— What needs to be done —
Return the listing below exactly as it stands. Pictures stay out.

— Stored data —
+-------+
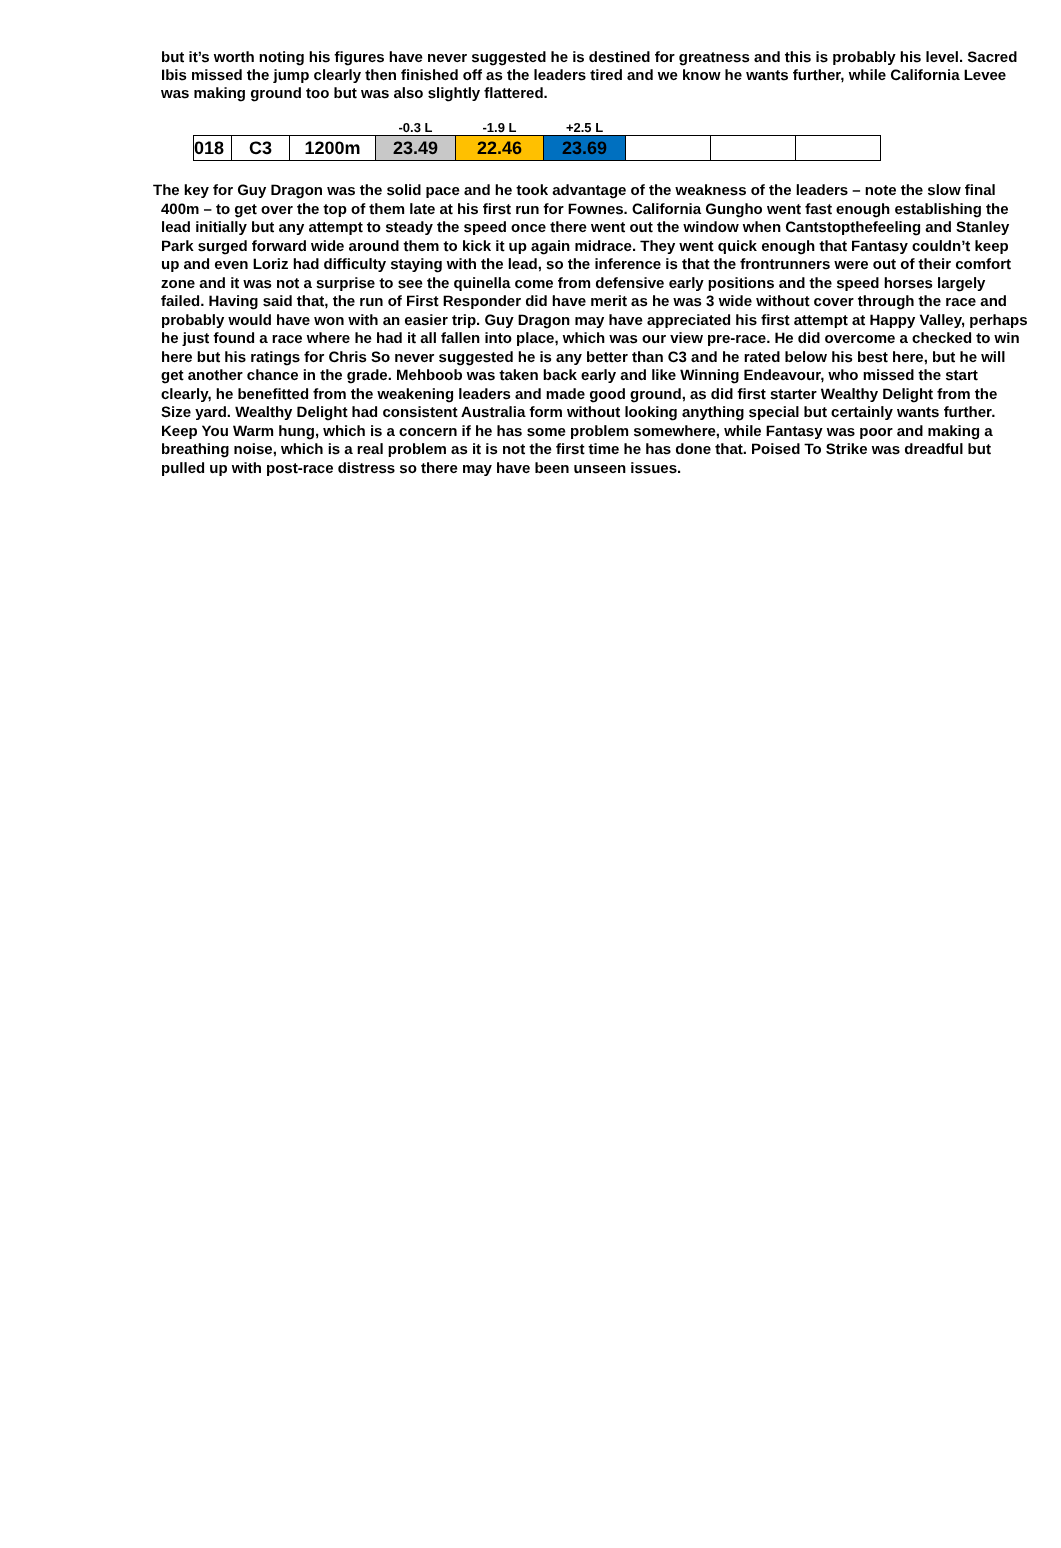but it’s worth noting his figures have never suggested he is destined for greatness and this is probably his level. Sacred Ibis missed the jump clearly then finished off as the leaders tired and we know he wants further, while California Levee was making ground too but was also slightly flattered.
| | | | -0.3 L | -1.9 L | +2.5 L | | | |
| 018 | C3 | 1200m | 23.49 | 22.46 | 23.69 | | | |
The key for Guy Dragon was the solid pace and he took advantage of the weakness of the leaders – note the slow final 400m – to get over the top of them late at his first run for Fownes. California Gungho went fast enough establishing the lead initially but any attempt to steady the speed once there went out the window when Cantstopthefeeling and Stanley Park surged forward wide around them to kick it up again midrace. They went quick enough that Fantasy couldn’t keep up and even Loriz had difficulty staying with the lead, so the inference is that the frontrunners were out of their comfort zone and it was not a surprise to see the quinella come from defensive early positions and the speed horses largely failed. Having said that, the run of First Responder did have merit as he was 3 wide without cover through the race and probably would have won with an easier trip. Guy Dragon may have appreciated his first attempt at Happy Valley, perhaps he just found a race where he had it all fallen into place, which was our view pre-race. He did overcome a checked to win here but his ratings for Chris So never suggested he is any better than C3 and he rated below his best here, but he will get another chance in the grade. Mehboob was taken back early and like Winning Endeavour, who missed the start clearly, he benefitted from the weakening leaders and made good ground, as did first starter Wealthy Delight from the Size yard. Wealthy Delight had consistent Australia form without looking anything special but certainly wants further. Keep You Warm hung, which is a concern if he has some problem somewhere, while Fantasy was poor and making a breathing noise, which is a real problem as it is not the first time he has done that. Poised To Strike was dreadful but pulled up with post-race distress so there may have been unseen issues.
+-------+
— Result below —
but it’s worth noting his figures have never suggested he is destined for greatness and this is probably his level. Sacred Ibis missed the jump clearly then finished off as the leaders tired and we know he wants further, while California Levee was making ground too but was also slightly flattered.
| | | | -0.3 L | -1.9 L | +2.5 L | | | |
| 018 | C3 | 1200m | 23.49 | 22.46 | 23.69 | | | |
The key for Guy Dragon was the solid pace and he took advantage of the weakness of the leaders – note the slow final 400m – to get over the top of them late at his first run for Fownes. California Gungho went fast enough establishing the lead initially but any attempt to steady the speed once there went out the window when Cantstopthefeeling and Stanley Park surged forward wide around them to kick it up again midrace. They went quick enough that Fantasy couldn’t keep up and even Loriz had difficulty staying with the lead, so the inference is that the frontrunners were out of their comfort zone and it was not a surprise to see the quinella come from defensive early positions and the speed horses largely failed. Having said that, the run of First Responder did have merit as he was 3 wide without cover through the race and probably would have won with an easier trip. Guy Dragon may have appreciated his first attempt at Happy Valley, perhaps he just found a race where he had it all fallen into place, which was our view pre-race. He did overcome a checked to win here but his ratings for Chris So never suggested he is any better than C3 and he rated below his best here, but he will get another chance in the grade. Mehboob was taken back early and like Winning Endeavour, who missed the start clearly, he benefitted from the weakening leaders and made good ground, as did first starter Wealthy Delight from the Size yard. Wealthy Delight had consistent Australia form without looking anything special but certainly wants further. Keep You Warm hung, which is a concern if he has some problem somewhere, while Fantasy was poor and making a breathing noise, which is a real problem as it is not the first time he has done that. Poised To Strike was dreadful but pulled up with post-race distress so there may have been unseen issues.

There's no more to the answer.